E in questo percorso non vede alcuno spazio per un ritorno nel Pd di coloro che hanno lasciato i Ds?
«Non solo vedo questo spazio, ma auspico la possibilità che tornino tutti coloro che se ne sono andati sulla base di un pregiudizio. Non capisco perché, quando a Firenze io lavoravo per il Pd, stavo liquidando la sinistra, mentre oggi per Mussi e Caldarola va bene Veltroni che sostiene la stessa prospettiva da molti anni. La verità è che Mussi e altri non hanno mai digerito di essere stati sconfitti a Pesaro, hanno tenuto in piedi un’opposizione interna senza contenuti e alla fine hanno voluto compiere uno strappo pregiudiziale. Tornino pure tutti quelli che vogliono tornare, ma ammettano di essersi sbagliati su di me».

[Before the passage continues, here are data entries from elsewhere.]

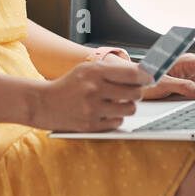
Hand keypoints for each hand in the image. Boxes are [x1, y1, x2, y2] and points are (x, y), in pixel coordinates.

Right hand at [31, 56, 145, 131]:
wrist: (44, 103)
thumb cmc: (69, 85)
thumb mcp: (86, 70)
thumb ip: (110, 70)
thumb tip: (140, 74)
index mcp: (94, 72)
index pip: (131, 73)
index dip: (146, 77)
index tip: (151, 78)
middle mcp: (94, 89)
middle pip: (135, 93)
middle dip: (137, 93)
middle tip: (133, 92)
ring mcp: (92, 109)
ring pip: (129, 110)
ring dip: (128, 107)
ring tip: (119, 103)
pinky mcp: (90, 125)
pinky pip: (117, 123)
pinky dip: (116, 118)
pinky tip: (106, 113)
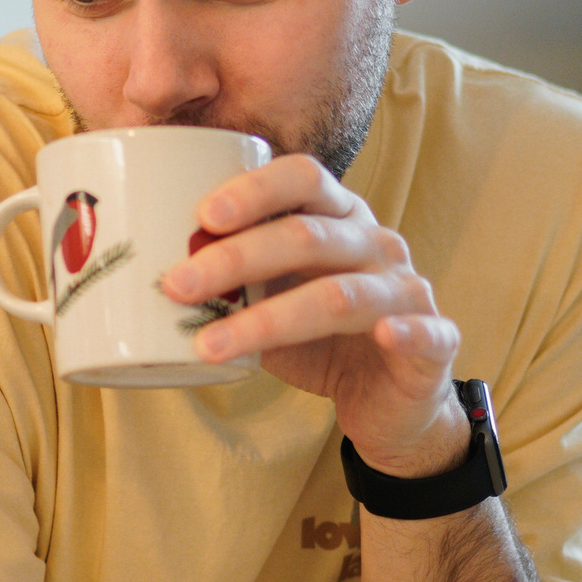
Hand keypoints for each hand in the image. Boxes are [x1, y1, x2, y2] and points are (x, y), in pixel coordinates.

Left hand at [160, 155, 467, 474]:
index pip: (303, 179)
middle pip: (308, 236)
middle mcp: (377, 244)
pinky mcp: (434, 342)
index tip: (201, 215)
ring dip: (269, 320)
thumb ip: (231, 284)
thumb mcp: (270, 304)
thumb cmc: (322, 342)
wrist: (388, 403)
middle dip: (236, 258)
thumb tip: (146, 275)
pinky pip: (423, 332)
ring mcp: (408, 291)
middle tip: (176, 284)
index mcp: (339, 219)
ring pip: (340, 295)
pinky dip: (403, 331)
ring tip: (210, 345)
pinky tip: (381, 335)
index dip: (255, 190)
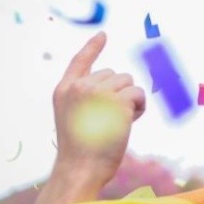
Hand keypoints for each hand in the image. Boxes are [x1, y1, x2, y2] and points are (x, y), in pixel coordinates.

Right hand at [52, 31, 145, 188]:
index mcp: (64, 91)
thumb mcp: (76, 119)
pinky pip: (138, 94)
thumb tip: (121, 89)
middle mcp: (79, 87)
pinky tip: (129, 122)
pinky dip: (139, 107)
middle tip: (111, 119)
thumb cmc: (81, 152)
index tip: (103, 35)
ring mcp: (97, 92)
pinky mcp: (116, 102)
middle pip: (113, 74)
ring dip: (130, 100)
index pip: (80, 61)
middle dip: (119, 93)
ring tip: (118, 122)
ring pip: (128, 82)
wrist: (80, 168)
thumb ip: (89, 100)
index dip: (93, 47)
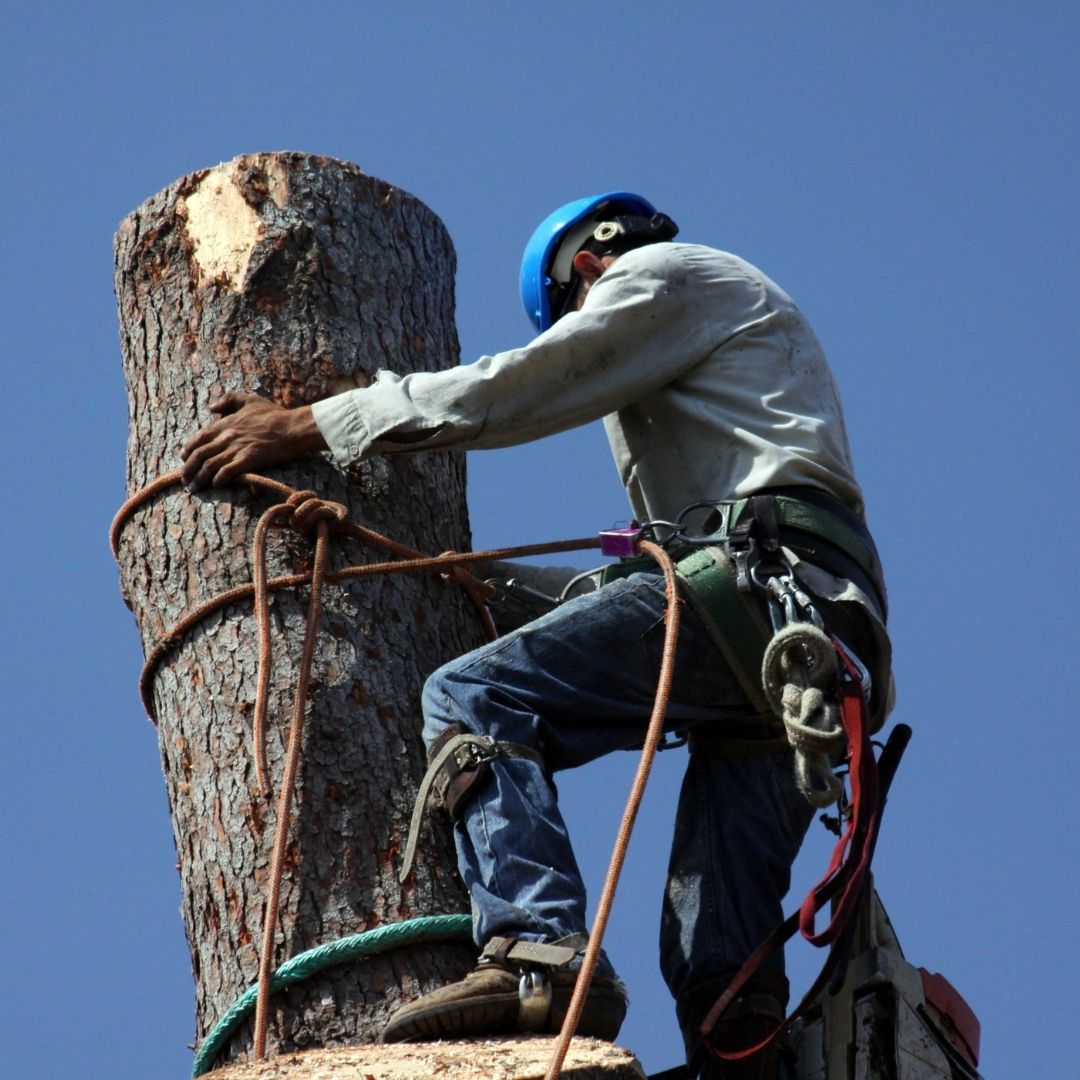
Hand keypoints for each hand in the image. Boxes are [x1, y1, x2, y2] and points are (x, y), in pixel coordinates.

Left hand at [180, 392, 326, 489]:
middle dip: (189, 469)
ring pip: (210, 465)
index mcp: (226, 423)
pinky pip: (227, 471)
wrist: (293, 427)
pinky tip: (216, 485)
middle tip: (185, 480)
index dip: (188, 449)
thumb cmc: (274, 414)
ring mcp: (236, 448)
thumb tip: (211, 407)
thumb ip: (229, 399)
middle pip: (200, 454)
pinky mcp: (248, 459)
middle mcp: (227, 436)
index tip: (183, 458)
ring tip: (194, 489)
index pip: (199, 437)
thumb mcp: (250, 399)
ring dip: (199, 478)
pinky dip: (219, 479)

E cosa risponde a Macaluso che l’accusa di non aver compreso che Togliatti tacque di fronte a Stalin per salvare il Pci?
«Rispondo che non mi sfugge la grandezza di Togliatti come costruttore della Repubblica italiana, anche se questo non assolve i dirigenti del Pci dalla passività che ebbero di fronte allo stalinismo. E, in ogni caso, vorrei anche ricordargli che Stalin è morto nel 1953, il ventesimo congresso del Pcus è del 1956 ma, in questo mezzo secolo, a nessun esponente della generazione di Macaluso è venuto in mente di compiere un semplice atto di riparazione alla memoria dei tanti antifascisti e comunisti italiani trucidati dal terrore staliniano».